As we enter the month of June with the majority of spring migration behind us, things have been slower for the banding lab. As the last migrants trickle through, resident birds have set up territories and developed signs of breeding. This week, we banded 56 new birds and processed an additional 31 recaptures, bringing our season total up to 1,299 new birds banded and 743 recaptures.
We were shocked to see a coyote swimming in the bay close to shore on Monday morning. While we’ve seen them before on the beach below the bluff and on the Holmes Farm, seeing a coyote paddle around in the ocean was a first for us. We watched as it swam parallel to the beach in front of the rocks favored by the Double-crested and Great Cormorants at high tide. A group of gulls circled above, obviously as puzzled by the coyote as we were. We speculated as to why it had decided to undertake this potentially dangerous activity, wondering if it had been chased in by another coyote. Small flocks of Common Eider swam quickly away as the coyote got closer.

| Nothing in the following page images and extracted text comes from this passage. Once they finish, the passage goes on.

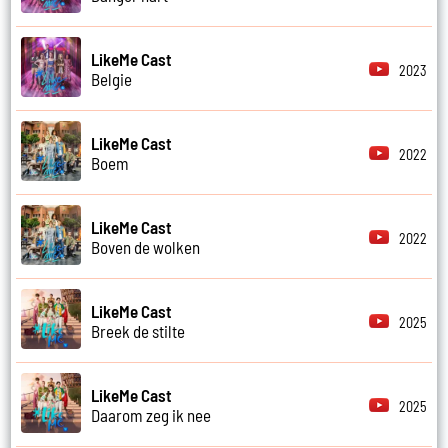
LikeMe Cast
2023
Belgie
LikeMe Cast
2022
Boem
LikeMe Cast
2022
Boven de wolken
LikeMe Cast
2025
Breek de stilte
LikeMe Cast
2025
Daarom zeg ik nee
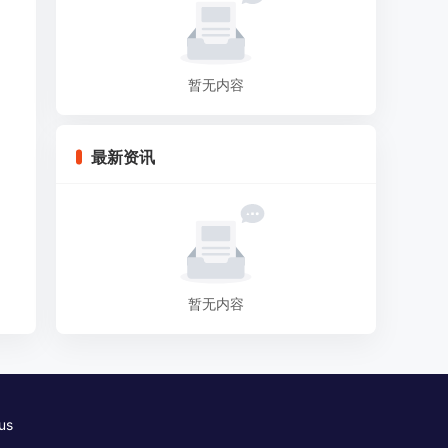
暂无内容
最新资讯
暂无内容
us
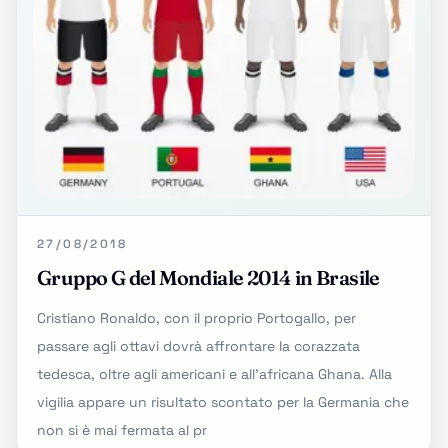
27/08/2018
Gruppo G del Mondiale 2014 in Brasile
Cristiano Ronaldo, con il proprio Portogallo, per
passare agli ottavi dovrà affrontare la corazzata
tedesca, oltre agli americani e all'africana Ghana. Alla
vigilia appare un risultato scontato per la Germania che
non si è mai fermata al pr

It eventually swam to shore where it shook the seawater off and disappeared from view along the beach.
Tuesday’s relatively slow morning was invigorated when we caught five Cedar Waxwings in one net! Since waxwings usually flock together, we often catch multiple individuals at once. On Tuesday and Wednesday, the Manomet Elementary School first- and third-graders visited, impressing us with their knowledge of migration and wetlands. As we took them around the net lanes, we pointed out a few obligate wetland plants such as Cinnamon Fern and Sensitive Fern. They were also happy to look for the hoof prints of White-tailed Deer left in the deep mud while on the guided nature walk.